Methods: A community-driven outreach strategy, prioritizing relationship-based engagement, was implemented to connect with Spanish-speaking communities statewide. By first connecting with personal contacts, we extended reach through referrals, collaborating with youth-serving agencies, schools, law enforcement, legal aid, the Department of Child and Family Services, and faith-based organizations. Free Youth Mental Health First Aid (YMHFA) training will be offered for the next year. Pre- and post-training questionnaires measure instructor candidates’ and participants’ reactions and learning.

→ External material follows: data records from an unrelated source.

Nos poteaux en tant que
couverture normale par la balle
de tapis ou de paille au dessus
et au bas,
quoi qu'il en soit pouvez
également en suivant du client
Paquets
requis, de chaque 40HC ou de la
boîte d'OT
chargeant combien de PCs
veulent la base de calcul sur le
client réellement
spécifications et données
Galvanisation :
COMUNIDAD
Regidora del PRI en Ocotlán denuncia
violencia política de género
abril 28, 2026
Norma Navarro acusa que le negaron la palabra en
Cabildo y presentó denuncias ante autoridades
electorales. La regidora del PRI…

Results: So far, 20 individuals have been certified in YMHFA; five became bilingual Spanish/English instructors. Attendees have included teachers, social workers, peer specialists, and students. After training, 93% reported moderate/high ability to recognize signs, 93% felt confident initiating supportive conversations, and 86% felt comfortable asking about suicide. In post-training evaluations, 90% reported they could access the Massachusetts Behavioral Health Help Line, and 80% were likely to use it. Referral tasks were rated “easy” by 90% for resources and 80% for health professionals. Qualitative feedback indicated improved responsiveness through relationship-based outreach, safe spaces to support immigrants, youth agencies, and bilingual college-age participants are highly interested in training.

Conclusion: Relationship-based outreach and culturally responsive facilitation enable equitable identification and linkage to early intervention. Interest in continued training is strong. We aim to certify a minimum of 80 individuals and 15 instructors statewide.